Lunar Lake Efficiency is Better Than You Think
Intel recently released its Lunar Lake line of mobile CPU products, which were supposed to have industry leading efficiency. This was to be accomplished through nothing less than a total revolution in Intel’s design philosophy, with three key pillars providing the efficiency improvements:
Outsourcing the manufacture of the parts from Intel’s in house fabs to TSMC, and using their latest and most efficient process family, N3 (specifically N3B)
Reducing the power consumption of the memory bus by exclusively using LPDDR5X memory
A set of design philosophy changes including disabling hyperthreading, lowering core count, lowering clock speed, and significantly widening the E cores
All of this lead to Intel’s most unique processor product launch in many years, perhaps ever. However, some early reports showed that their multi core efficiency, while not bad, did not meet expectations considering the resources brought to bear by Intel. Consumer reviewers like Geekerwan and JustJosh showed that Lunar Lake’s multi core efficiency did not even exceed that of Zen 5 mobile chips, or even Qualcomm’s X Elite processor, at any power level. These products are direct competitors, so not getting the efficiency crown strongly suggests that Intel simply cannot design an efficient CPU.
And another example here, showing quite poor power efficiency:
(Note: For those unaware, the 258V is Lunar Lake)
But, things get stranger when looking at single core performance only. From this perspective, Intel does show class leading efficiency, especially on their newly widened Skymont E cores.
So, what’s going on here? I think I have an answer, and I believe it has to do with the fact that no company has yet launched a new product with less cores than its prior generation.
The Explanation
As everyone knows at this point, CPU cores have an optimal power band where they operate most efficiently. Below a certain power level, the core will barely do any work and just passively consume power due to being powered on. Above a certain power level, increases in frequency diminish rapidly and pumping more power in does not improve performance.
Below shows such an efficiency curve with fake data. As you can see, on this fake CPU, the peak efficiency band is around 0.75 watts, with efficiency decreasing continuously beyond that power level.
So, with this efficiency curve in mind, we have everything we need to explain why Lunar Lake’s multicore efficiency disappoints despite its class leading single core efficiency.
Imagine we have three CPUs, 4C, 8C, and 12C, with 4, 8, and 12 cores respectively. These CPUs have identical core architecture, their only difference is the core count. Let’s say each core has the efficiency curve shown above. Now let’s compute the efficiency curve on the range [5, 35] watts, where we distribute that wattage equally (!) among the N cores.
Wait, what’s going on? If all the cores on this CPU have the same efficiency curve, why are the perf / watt curves so different? Well, the answer, if it isn’t obvious yet, is that adding more cores pushes down each individual cores’ wattage, which moves it closer to the optimal efficiency power band.

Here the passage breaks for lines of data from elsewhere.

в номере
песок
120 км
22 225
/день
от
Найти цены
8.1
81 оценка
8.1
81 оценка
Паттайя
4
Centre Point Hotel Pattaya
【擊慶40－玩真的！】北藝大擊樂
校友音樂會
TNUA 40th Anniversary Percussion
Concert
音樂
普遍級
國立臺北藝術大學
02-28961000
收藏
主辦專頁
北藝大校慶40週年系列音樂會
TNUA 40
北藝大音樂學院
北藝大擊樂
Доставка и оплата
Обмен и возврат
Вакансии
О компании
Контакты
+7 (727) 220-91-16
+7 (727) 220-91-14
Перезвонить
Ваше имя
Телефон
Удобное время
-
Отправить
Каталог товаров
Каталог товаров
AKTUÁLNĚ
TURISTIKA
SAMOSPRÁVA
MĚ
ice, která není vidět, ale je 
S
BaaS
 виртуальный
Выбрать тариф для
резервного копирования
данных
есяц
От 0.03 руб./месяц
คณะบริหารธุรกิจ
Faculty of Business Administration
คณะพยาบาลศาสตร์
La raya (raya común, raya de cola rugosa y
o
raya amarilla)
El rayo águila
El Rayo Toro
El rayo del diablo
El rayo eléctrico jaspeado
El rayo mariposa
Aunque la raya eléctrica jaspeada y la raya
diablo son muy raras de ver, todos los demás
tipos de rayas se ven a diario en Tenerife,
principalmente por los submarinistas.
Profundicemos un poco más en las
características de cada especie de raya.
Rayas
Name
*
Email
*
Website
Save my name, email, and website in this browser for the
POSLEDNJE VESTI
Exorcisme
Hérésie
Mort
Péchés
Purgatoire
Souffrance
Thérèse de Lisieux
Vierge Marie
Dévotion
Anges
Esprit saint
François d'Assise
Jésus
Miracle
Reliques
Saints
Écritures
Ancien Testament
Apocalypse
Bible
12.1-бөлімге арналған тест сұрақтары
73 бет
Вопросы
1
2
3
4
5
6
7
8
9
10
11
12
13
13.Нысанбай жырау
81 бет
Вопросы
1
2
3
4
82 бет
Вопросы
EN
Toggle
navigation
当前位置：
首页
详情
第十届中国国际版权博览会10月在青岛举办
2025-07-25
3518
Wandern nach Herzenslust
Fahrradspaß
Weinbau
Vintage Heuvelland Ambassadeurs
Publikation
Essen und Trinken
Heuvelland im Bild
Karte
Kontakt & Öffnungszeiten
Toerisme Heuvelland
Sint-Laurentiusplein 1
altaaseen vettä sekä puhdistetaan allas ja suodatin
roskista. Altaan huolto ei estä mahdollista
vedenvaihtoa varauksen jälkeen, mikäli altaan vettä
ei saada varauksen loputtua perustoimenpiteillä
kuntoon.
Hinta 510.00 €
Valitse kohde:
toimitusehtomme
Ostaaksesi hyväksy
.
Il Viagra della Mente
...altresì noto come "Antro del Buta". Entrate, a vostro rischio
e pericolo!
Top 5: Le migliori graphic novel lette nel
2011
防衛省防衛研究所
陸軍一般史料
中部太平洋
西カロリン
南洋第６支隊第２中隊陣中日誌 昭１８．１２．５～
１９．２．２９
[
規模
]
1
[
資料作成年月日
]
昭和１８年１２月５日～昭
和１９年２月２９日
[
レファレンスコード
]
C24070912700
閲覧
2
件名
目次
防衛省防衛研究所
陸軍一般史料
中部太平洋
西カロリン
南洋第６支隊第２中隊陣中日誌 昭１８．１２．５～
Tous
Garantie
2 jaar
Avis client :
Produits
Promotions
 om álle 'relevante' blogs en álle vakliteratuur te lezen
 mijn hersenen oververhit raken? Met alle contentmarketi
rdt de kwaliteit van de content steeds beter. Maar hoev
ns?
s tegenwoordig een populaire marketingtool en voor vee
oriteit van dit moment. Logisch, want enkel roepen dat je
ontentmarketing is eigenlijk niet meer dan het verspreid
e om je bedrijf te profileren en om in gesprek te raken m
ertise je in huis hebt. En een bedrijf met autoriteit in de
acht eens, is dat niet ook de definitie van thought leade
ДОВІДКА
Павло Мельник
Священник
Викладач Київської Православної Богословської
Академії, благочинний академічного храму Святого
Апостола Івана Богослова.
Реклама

This explains why Lunar Lake multi core efficiency is worse than expected. More cores gives more efficiency, even with the same core design, and Lunar Lake has less cores, not more. This is a major downside of Intel’s decision to reduce core count on a high efficiency part.
IS WHAT I WOULD HAVE SAID
Above is what I WOULD have said, if I hadn’t realized right before publishing that this chart by David Huang actually did test the other CPUs with the same number of cores enabled. The HX370 here has 4 cores only enabled, yet still shows much better efficiency, which is completely at odds with what the single core results indicate.
Is something deeply wrong with Lunar Lake then? David Huang himself also seems to think so, as he mentioned possible BIOS issues in his blog post. Anyways, I still think this article is interesting enough to publish, and has some nice theory charts, so here it is.